SOURCE -
Source code for mmaction.models.backbones.uniformer

# Copyright (c) OpenMMLab. All rights reserved.
import os
from typing import Dict, List, Optional, Union

import torch
import torch.nn as nn
from mmcv.cnn.bricks import DropPath
from mmengine.logging import MMLogger
from mmengine.model import BaseModule, ModuleList
from mmengine.runner.checkpoint import _load_checkpoint
from mmengine.utils import to_2tuple

from mmaction.registry import MODELS

logger = MMLogger.get_current_instance()

MODEL_PATH = 'https://download.openmmlab.com/mmaction/v1.0/recognition'
_MODELS = {
    'uniformer_small_in1k':
    os.path.join(MODEL_PATH,
                 'uniformerv1/uniformer_small_in1k_20221219-fe0a7ae0.pth'),
    'uniformer_base_in1k':
    os.path.join(MODEL_PATH,
                 'uniformerv1/uniformer_base_in1k_20221219-82c01015.pth'),
}


def conv_3xnxn(inp: int,
               oup: int,
               kernel_size: int = 3,
               stride: int = 3,
               groups: int = 1):
    """3D convolution with kernel size of 3xnxn.

    Args:
        inp (int): Dimension of input features.
        oup (int): Dimension of output features.
        kernel_size (int): The spatial kernel size (i.e., n).
            Defaults to 3.
        stride (int): The spatial stride.
            Defaults to 3.
        groups (int): Group number of operated features.
            Defaults to 1.
    """
    return nn.Conv3d(
        inp,
        oup, (3, kernel_size, kernel_size), (2, stride, stride), (1, 0, 0),
        groups=groups)


def conv_1xnxn(inp: int,
               oup: int,
               kernel_size: int = 3,
               stride: int = 3,
               groups: int = 1):
    """3D convolution with kernel size of 1xnxn.

    Args:
        inp (int): Dimension of input features.
        oup (int): Dimension of output features.
        kernel_size (int): The spatial kernel size (i.e., n).
            Defaults to 3.
        stride (int): The spatial stride.
            Defaults to 3.
        groups (int): Group number of operated features.
            Defaults to 1.
    """

CHALLENGE - In the UniFormer source code, please condense the docstring beginning "3D convolution with kernel size of 3xnxn." into a short list that keeps its main facts. The data that comes next is separate material, unrelated to the UniFormer source code.

[Extracted data entries]
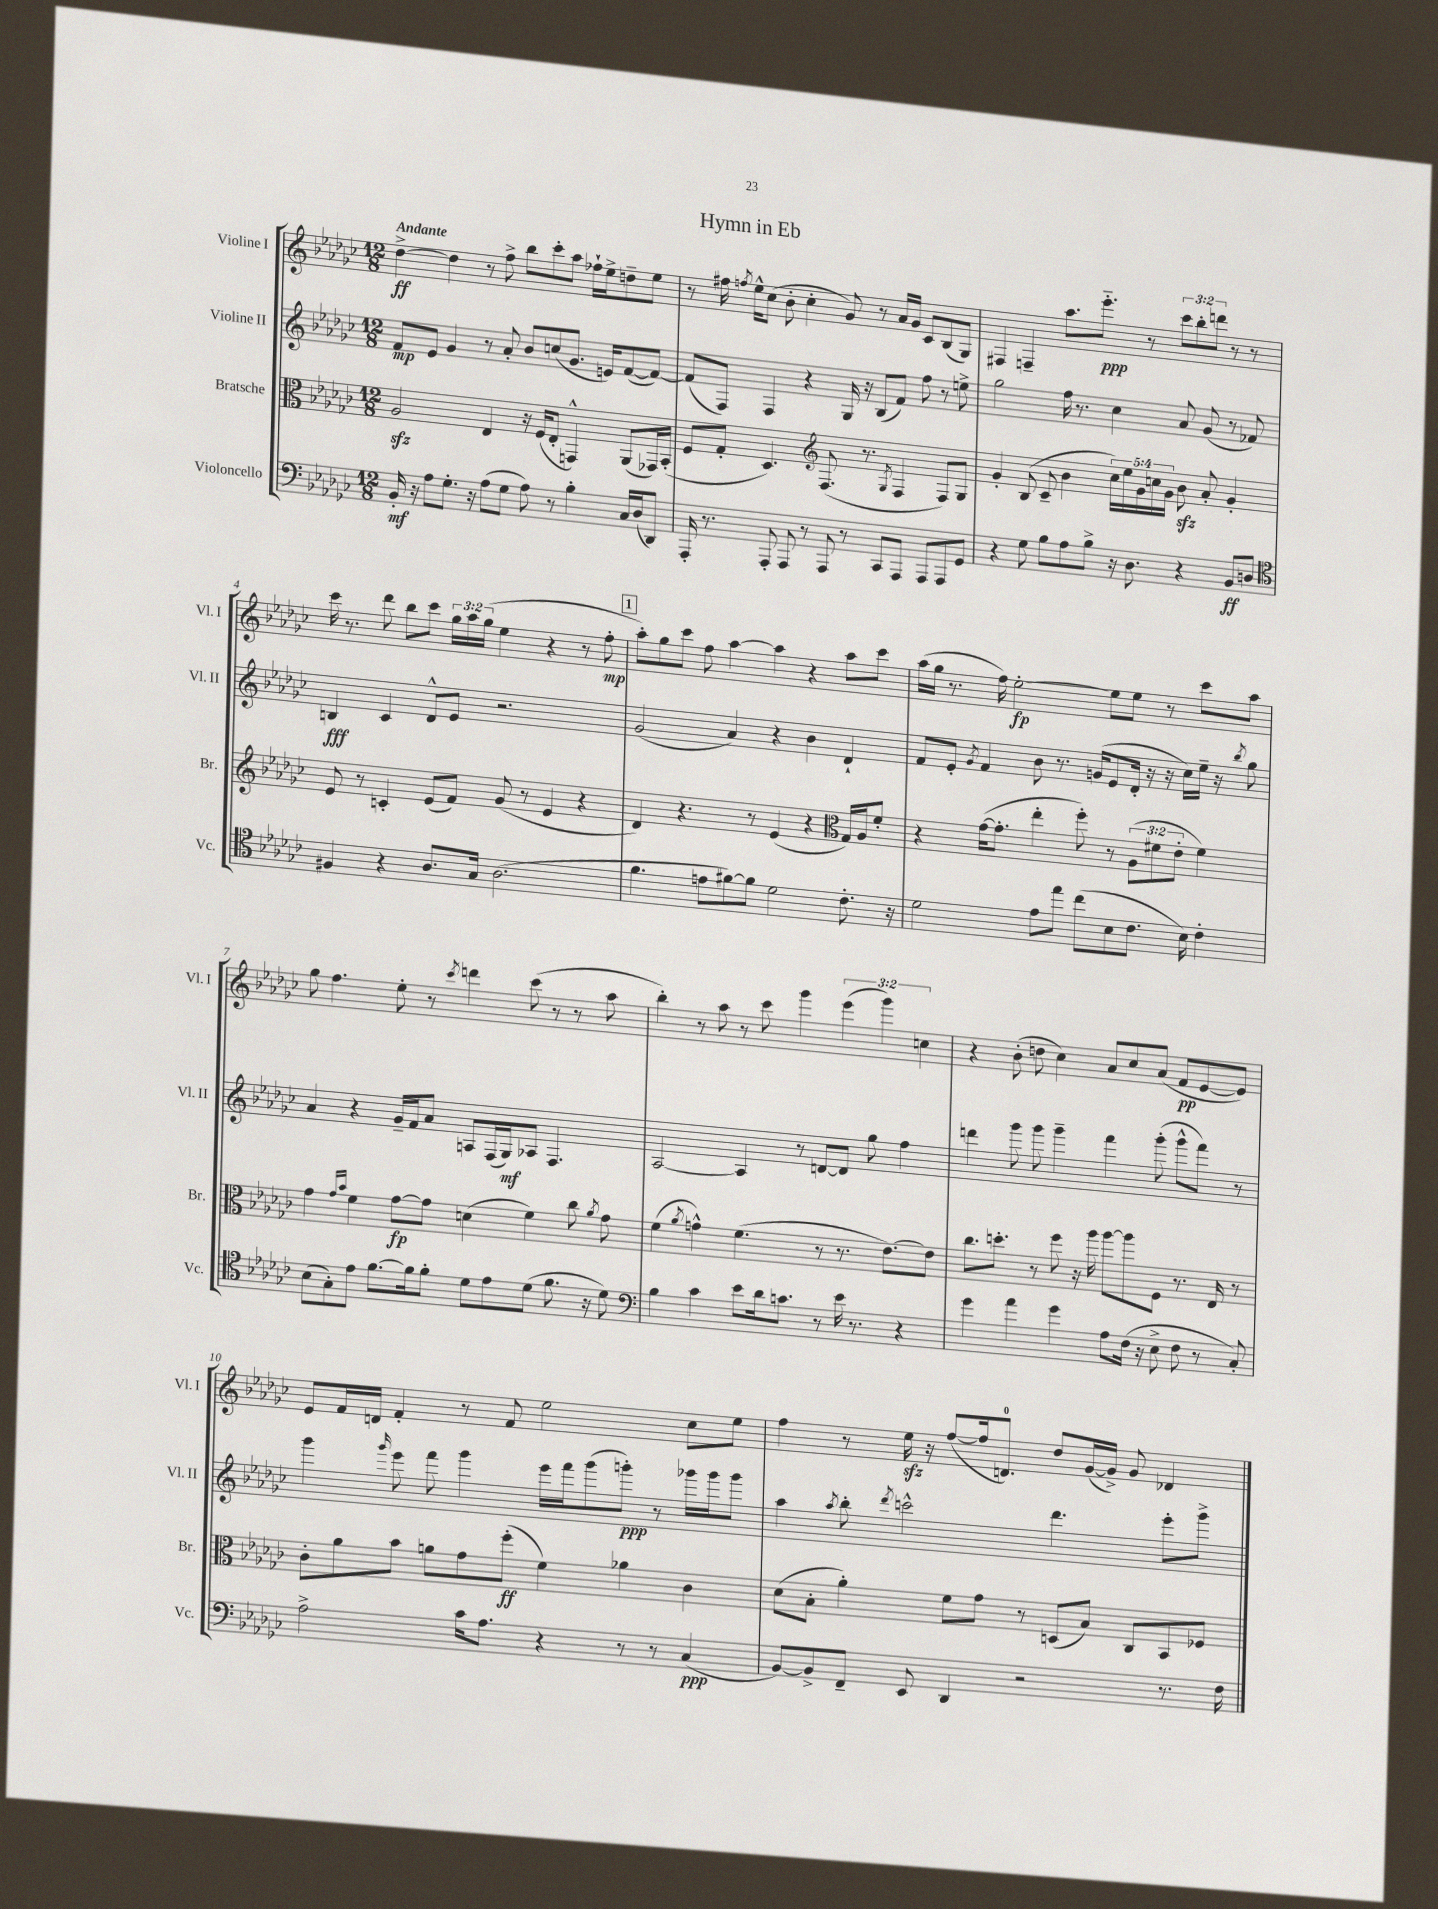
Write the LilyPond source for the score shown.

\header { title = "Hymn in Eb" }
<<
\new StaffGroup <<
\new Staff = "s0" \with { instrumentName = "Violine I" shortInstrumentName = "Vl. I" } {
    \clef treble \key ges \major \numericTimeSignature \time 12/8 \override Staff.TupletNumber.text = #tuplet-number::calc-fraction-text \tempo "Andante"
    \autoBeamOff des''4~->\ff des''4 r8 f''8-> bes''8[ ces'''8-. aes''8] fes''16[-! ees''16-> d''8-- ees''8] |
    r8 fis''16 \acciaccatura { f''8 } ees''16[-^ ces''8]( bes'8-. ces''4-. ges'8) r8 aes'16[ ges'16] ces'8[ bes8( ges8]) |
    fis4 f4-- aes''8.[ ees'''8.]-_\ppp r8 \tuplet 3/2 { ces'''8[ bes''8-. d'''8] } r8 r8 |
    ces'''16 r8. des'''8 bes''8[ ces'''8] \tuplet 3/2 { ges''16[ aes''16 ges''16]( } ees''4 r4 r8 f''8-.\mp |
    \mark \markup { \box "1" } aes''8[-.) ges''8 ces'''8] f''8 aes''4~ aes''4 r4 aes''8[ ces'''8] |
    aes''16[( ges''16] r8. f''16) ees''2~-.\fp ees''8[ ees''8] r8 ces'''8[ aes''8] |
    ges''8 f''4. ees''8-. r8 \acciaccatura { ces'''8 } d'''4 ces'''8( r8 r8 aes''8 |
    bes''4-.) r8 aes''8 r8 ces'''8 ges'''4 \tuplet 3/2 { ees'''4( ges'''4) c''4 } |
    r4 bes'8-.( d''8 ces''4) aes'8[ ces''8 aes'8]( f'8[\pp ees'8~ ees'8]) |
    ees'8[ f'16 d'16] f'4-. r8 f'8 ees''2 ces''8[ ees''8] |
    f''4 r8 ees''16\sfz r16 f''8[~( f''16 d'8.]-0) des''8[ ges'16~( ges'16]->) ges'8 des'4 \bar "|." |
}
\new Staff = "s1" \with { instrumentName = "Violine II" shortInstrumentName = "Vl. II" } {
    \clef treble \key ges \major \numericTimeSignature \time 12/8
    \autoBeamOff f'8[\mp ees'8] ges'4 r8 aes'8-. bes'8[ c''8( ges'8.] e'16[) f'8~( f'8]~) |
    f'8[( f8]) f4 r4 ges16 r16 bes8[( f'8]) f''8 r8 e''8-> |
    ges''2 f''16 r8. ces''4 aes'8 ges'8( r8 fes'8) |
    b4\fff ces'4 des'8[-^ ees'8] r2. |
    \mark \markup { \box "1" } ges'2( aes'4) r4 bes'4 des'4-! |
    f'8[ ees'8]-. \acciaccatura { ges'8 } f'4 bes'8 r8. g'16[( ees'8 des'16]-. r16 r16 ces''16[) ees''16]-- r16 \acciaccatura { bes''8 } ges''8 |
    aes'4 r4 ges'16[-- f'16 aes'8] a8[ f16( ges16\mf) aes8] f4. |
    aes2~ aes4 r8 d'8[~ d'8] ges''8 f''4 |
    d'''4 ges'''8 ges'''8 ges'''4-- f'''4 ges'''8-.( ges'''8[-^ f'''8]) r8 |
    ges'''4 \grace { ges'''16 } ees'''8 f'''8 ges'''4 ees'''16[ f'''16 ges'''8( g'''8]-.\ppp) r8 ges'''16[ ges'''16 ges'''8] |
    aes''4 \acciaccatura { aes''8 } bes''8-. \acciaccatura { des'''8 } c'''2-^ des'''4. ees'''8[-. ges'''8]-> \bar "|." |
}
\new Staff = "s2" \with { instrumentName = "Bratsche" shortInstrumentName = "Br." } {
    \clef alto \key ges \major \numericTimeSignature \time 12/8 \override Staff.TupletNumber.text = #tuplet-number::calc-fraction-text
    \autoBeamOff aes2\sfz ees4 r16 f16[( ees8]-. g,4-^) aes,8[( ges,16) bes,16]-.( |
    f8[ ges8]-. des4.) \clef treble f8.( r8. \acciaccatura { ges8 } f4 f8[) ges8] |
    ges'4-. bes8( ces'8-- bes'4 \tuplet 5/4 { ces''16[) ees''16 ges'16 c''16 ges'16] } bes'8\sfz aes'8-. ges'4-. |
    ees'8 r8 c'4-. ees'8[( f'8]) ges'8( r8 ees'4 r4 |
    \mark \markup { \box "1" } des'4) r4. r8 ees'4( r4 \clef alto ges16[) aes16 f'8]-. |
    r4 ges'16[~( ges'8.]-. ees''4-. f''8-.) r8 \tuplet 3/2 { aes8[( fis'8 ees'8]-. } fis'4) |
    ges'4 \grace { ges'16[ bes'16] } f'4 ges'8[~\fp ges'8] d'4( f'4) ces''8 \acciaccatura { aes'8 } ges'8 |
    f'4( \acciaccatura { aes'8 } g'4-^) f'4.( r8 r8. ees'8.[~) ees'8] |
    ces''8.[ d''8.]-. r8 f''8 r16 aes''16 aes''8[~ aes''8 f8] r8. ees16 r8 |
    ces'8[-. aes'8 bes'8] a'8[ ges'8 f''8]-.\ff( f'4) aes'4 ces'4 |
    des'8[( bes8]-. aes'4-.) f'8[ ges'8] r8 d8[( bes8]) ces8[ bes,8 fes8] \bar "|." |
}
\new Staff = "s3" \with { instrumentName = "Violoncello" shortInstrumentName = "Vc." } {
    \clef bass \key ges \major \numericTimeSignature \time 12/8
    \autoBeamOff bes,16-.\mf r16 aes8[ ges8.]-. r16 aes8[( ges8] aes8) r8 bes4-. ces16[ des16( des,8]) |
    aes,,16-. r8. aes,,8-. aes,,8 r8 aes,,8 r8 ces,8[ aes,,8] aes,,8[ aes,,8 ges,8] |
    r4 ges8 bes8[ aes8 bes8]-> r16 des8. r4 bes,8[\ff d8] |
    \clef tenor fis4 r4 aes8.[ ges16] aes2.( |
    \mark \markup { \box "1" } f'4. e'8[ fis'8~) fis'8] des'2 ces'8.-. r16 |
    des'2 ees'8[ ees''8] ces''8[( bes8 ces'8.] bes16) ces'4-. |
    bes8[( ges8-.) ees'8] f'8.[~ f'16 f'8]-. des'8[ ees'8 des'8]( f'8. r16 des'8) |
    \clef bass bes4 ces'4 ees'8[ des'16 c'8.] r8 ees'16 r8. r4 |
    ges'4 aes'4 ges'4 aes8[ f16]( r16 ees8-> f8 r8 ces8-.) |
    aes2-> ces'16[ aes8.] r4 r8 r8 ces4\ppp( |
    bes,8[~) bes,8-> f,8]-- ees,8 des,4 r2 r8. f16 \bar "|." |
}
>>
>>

TASK RESPONSE -
- Purpose: 3D convolution with a 3xnxn kernel
- inp (int): input feature dimension
- oup (int): output feature dimension
- kernel_size (int): spatial kernel size (n), default 3
- stride (int): spatial stride, default 3
- groups (int): number of feature groups, default 1